WHAT IS BEING ASKED> Nothing but an exact copy is wanted here: the line with "index tip: (166, 249)" and all the lines that follow it in the entries below.

SUPPLIED DATA>
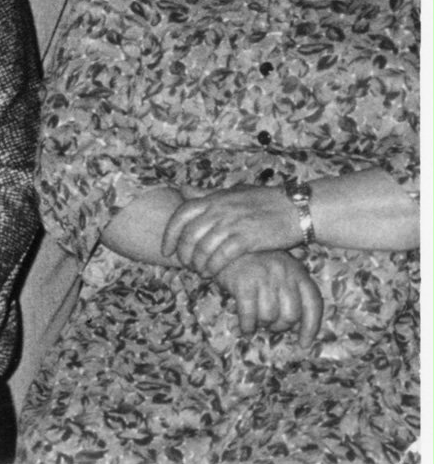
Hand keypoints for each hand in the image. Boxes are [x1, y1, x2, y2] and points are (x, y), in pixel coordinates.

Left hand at [163, 184, 304, 276]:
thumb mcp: (233, 192)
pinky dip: (213, 267)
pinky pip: (221, 256)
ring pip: (203, 247)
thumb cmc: (265, 201)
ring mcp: (232, 223)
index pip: (181, 214)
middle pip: (189, 234)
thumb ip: (207, 194)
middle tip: (185, 265)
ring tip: (200, 271)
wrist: (297, 209)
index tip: (166, 249)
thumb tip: (182, 189)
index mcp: (214, 198)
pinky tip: (213, 274)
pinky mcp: (247, 239)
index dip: (170, 234)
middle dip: (183, 253)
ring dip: (198, 263)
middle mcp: (219, 209)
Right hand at [214, 250, 322, 342]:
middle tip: (270, 326)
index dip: (310, 328)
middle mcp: (284, 274)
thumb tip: (296, 329)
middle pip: (291, 315)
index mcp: (298, 271)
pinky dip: (247, 325)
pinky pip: (248, 313)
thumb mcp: (280, 271)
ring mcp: (263, 277)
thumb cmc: (256, 263)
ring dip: (262, 325)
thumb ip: (292, 293)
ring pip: (269, 316)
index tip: (303, 344)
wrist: (225, 245)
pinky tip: (245, 328)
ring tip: (256, 321)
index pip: (313, 304)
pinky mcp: (242, 281)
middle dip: (280, 327)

REPLY>
index tip: (166, 249)
thumb tip: (182, 189)
index mcp: (214, 198)
pinky tip: (213, 274)
pinky mcp: (247, 239)
index dip: (170, 234)
middle dip: (183, 253)
ring dip: (198, 263)
middle mcp: (219, 209)
Right hand at [214, 250, 322, 342]:
middle tip: (270, 326)
index dip: (310, 328)
middle mcp: (284, 274)
thumb tip: (296, 329)
middle pip: (291, 315)
index mcp: (298, 271)
pinky dip: (247, 325)
pinky pip: (248, 313)
thumb mcp: (280, 271)
ring mcp: (263, 277)
thumb cmc: (256, 263)
ring dip: (262, 325)
thumb ip: (292, 293)
ring pip: (269, 316)
index tip: (303, 344)
wrist: (225, 245)
pinky tip: (245, 328)
ring tip: (256, 321)
index pip: (313, 304)
pinky mcp: (242, 281)
middle dip: (280, 327)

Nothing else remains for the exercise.